# [PROBLEM DETAILS]
In the records below, find the line holding "<p><strong>Get a Sample" and the line holding "<p><strong>Type A Proanthocyanidins Major". Set down both, with every line between them, exactly.

Items from a data source:
________________

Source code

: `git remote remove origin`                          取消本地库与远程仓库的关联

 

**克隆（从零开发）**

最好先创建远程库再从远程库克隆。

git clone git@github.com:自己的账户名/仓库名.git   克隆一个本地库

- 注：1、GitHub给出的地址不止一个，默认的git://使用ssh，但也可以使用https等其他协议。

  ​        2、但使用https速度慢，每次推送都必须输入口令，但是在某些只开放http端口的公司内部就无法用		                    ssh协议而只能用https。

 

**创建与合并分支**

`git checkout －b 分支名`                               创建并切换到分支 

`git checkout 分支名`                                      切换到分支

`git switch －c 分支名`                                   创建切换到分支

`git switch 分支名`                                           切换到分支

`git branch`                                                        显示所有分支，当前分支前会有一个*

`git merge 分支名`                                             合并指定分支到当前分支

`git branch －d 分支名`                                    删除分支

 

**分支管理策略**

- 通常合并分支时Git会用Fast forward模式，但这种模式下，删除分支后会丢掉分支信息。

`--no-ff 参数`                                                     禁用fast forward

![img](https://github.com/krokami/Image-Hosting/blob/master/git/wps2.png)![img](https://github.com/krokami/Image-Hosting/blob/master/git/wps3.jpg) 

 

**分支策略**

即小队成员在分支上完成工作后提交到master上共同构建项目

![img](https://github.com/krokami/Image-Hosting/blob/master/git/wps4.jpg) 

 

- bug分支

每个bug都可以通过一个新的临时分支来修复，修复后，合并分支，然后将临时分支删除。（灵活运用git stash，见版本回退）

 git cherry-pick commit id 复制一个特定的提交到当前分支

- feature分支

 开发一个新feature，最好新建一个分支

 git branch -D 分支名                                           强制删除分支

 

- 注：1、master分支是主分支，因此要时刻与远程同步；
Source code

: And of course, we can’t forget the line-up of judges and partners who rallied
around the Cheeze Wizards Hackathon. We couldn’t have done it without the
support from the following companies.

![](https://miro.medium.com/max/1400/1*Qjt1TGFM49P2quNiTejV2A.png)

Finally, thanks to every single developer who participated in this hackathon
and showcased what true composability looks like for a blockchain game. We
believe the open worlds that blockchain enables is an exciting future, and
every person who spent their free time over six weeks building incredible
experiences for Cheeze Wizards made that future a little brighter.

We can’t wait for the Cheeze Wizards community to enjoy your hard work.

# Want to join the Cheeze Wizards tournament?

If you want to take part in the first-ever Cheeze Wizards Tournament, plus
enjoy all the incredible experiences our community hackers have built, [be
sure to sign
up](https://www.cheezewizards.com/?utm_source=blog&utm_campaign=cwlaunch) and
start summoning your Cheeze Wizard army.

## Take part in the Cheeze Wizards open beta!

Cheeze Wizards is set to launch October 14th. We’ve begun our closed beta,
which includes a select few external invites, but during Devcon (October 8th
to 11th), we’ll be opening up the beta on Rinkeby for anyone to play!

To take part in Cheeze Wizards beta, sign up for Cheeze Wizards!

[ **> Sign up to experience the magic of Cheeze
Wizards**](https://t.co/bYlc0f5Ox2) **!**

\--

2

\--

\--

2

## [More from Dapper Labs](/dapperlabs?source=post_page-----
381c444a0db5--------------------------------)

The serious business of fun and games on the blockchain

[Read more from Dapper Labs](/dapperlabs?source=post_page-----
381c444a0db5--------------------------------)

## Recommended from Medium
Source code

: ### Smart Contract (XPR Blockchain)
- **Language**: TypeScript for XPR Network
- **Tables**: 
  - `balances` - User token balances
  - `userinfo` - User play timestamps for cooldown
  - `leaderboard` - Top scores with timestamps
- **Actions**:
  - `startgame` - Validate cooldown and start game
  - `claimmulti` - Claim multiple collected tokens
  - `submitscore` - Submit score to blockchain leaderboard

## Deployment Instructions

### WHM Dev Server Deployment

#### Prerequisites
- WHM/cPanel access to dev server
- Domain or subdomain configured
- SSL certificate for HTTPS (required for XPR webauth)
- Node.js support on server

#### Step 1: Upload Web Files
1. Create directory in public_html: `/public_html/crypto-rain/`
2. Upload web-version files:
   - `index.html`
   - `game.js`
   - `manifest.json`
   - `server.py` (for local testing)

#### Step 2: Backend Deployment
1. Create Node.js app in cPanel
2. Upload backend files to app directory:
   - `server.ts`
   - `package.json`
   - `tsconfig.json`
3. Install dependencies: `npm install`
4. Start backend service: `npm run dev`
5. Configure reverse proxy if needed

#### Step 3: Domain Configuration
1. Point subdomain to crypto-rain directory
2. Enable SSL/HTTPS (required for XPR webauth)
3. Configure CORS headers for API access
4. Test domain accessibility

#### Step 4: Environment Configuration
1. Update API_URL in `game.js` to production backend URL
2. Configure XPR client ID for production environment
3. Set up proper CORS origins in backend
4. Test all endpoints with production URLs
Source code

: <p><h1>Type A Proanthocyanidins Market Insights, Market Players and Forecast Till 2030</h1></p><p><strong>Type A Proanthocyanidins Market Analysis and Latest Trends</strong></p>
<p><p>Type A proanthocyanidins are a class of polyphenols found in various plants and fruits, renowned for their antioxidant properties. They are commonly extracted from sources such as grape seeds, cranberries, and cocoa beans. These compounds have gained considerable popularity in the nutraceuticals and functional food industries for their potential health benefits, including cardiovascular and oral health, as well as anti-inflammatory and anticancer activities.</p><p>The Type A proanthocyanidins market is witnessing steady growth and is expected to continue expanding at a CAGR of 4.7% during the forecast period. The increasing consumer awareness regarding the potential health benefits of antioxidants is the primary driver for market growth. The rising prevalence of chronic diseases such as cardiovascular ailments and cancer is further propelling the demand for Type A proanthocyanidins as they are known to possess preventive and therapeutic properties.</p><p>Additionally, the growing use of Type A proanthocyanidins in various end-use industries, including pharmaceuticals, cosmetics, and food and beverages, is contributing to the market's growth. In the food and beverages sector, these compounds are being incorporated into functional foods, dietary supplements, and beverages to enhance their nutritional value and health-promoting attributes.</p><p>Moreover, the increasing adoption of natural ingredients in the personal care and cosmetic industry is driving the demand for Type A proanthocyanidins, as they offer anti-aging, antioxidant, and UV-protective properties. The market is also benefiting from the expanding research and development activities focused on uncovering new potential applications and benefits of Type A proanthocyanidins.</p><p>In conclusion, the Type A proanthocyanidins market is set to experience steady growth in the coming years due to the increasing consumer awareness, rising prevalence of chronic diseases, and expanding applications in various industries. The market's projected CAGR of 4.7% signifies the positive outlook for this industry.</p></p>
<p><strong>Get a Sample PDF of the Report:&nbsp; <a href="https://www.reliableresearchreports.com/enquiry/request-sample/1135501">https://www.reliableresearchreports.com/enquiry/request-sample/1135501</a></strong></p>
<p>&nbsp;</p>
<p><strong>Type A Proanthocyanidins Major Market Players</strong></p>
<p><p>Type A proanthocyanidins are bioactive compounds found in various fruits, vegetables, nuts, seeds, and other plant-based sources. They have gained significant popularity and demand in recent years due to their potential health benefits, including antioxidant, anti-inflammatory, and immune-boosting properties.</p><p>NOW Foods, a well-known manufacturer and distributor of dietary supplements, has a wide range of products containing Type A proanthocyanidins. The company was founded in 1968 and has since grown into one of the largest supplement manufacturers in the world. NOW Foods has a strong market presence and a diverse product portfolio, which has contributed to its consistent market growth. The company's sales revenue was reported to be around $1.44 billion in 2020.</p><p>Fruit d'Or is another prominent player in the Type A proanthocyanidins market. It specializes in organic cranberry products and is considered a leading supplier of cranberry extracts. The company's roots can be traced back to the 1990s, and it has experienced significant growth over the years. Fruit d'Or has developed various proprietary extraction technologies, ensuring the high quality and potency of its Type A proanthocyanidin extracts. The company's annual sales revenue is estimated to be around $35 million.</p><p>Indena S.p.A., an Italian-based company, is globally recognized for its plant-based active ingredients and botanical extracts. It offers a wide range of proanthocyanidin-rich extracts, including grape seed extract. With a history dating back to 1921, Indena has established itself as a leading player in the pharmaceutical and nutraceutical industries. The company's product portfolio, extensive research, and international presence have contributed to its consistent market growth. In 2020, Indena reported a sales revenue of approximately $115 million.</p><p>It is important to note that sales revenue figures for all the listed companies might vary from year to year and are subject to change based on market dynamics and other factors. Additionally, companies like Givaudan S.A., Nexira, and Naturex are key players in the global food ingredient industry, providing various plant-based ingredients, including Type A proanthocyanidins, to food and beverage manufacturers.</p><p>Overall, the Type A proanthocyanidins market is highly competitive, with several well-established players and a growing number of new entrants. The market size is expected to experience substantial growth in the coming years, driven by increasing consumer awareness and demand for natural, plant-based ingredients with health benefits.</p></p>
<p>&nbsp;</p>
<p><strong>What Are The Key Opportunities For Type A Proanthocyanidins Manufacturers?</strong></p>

________________

# [WRITTEN ANSWER]
<p><strong>Get a Sample PDF of the Report:&nbsp; <a href="https://www.reliableresearchreports.com/enquiry/request-sample/1135501">https://www.reliableresearchreports.com/enquiry/request-sample/1135501</a></strong></p>
<p>&nbsp;</p>
<p><strong>Type A Proanthocyanidins Major Market Players</strong></p>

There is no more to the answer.